#### Data records
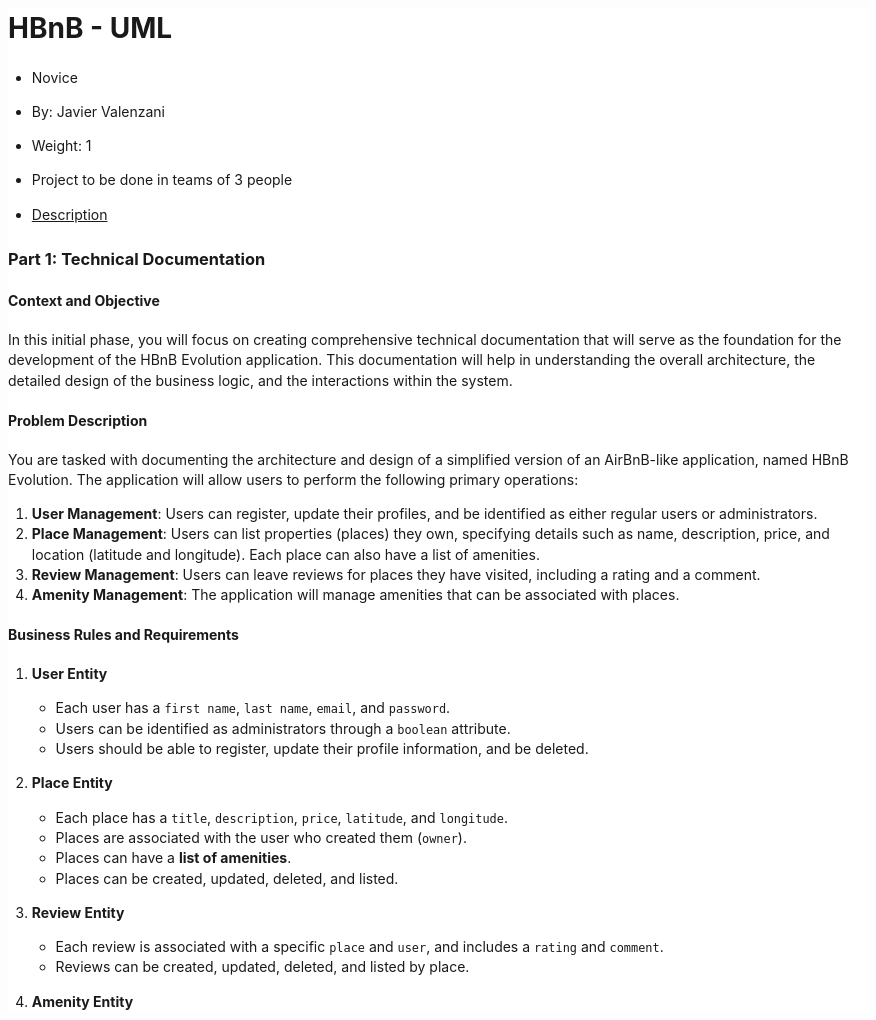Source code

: HBnB - UML
==========

*   Novice
*   By: Javier Valenzani
*   Weight: 1
*   Project to be done in teams of 3 people

*   [Description](#description)

### Part 1: Technical Documentation

#### Context and Objective

In this initial phase, you will focus on creating comprehensive technical documentation that will serve as the foundation for the development of the HBnB Evolution application. This documentation will help in understanding the overall architecture, the detailed design of the business logic, and the interactions within the system.

#### Problem Description

You are tasked with documenting the architecture and design of a simplified version of an AirBnB-like application, named HBnB Evolution. The application will allow users to perform the following primary operations:

1.  **User Management**: Users can register, update their profiles, and be identified as either regular users or administrators.
2.  **Place Management**: Users can list properties (places) they own, specifying details such as name, description, price, and location (latitude and longitude). Each place can also have a list of amenities.
3.  **Review Management**: Users can leave reviews for places they have visited, including a rating and a comment.
4.  **Amenity Management**: The application will manage amenities that can be associated with places.

#### Business Rules and Requirements

1.  **User Entity**

    *   Each user has a `first name`, `last name`, `email`, and `password`.
    *   Users can be identified as administrators through a `boolean` attribute.
    *   Users should be able to register, update their profile information, and be deleted.
2.  **Place Entity**

    *   Each place has a `title`, `description`, `price`, `latitude`, and `longitude`.
    *   Places are associated with the user who created them (`owner`).
    *   Places can have a **list of amenities**.
    *   Places can be created, updated, deleted, and listed.
3.  **Review Entity**

    *   Each review is associated with a specific `place` and `user`, and includes a `rating` and `comment`.
    *   Reviews can be created, updated, deleted, and listed by place.
4.  **Amenity Entity**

#### Directive
An exact copy of every entry above is needed, minus the pictures.

#### Your response
Source code

: HBnB - UML
==========

*   Novice
*   By: Javier Valenzani
*   Weight: 1
*   Project to be done in teams of 3 people

*   [Description](#description)

### Part 1: Technical Documentation

#### Context and Objective

In this initial phase, you will focus on creating comprehensive technical documentation that will serve as the foundation for the development of the HBnB Evolution application. This documentation will help in understanding the overall architecture, the detailed design of the business logic, and the interactions within the system.

#### Problem Description

You are tasked with documenting the architecture and design of a simplified version of an AirBnB-like application, named HBnB Evolution. The application will allow users to perform the following primary operations:

1.  **User Management**: Users can register, update their profiles, and be identified as either regular users or administrators.
2.  **Place Management**: Users can list properties (places) they own, specifying details such as name, description, price, and location (latitude and longitude). Each place can also have a list of amenities.
3.  **Review Management**: Users can leave reviews for places they have visited, including a rating and a comment.
4.  **Amenity Management**: The application will manage amenities that can be associated with places.

#### Business Rules and Requirements

1.  **User Entity**

    *   Each user has a `first name`, `last name`, `email`, and `password`.
    *   Users can be identified as administrators through a `boolean` attribute.
    *   Users should be able to register, update their profile information, and be deleted.
2.  **Place Entity**

    *   Each place has a `title`, `description`, `price`, `latitude`, and `longitude`.
    *   Places are associated with the user who created them (`owner`).
    *   Places can have a **list of amenities**.
    *   Places can be created, updated, deleted, and listed.
3.  **Review Entity**

    *   Each review is associated with a specific `place` and `user`, and includes a `rating` and `comment`.
    *   Reviews can be created, updated, deleted, and listed by place.
4.  **Amenity Entity**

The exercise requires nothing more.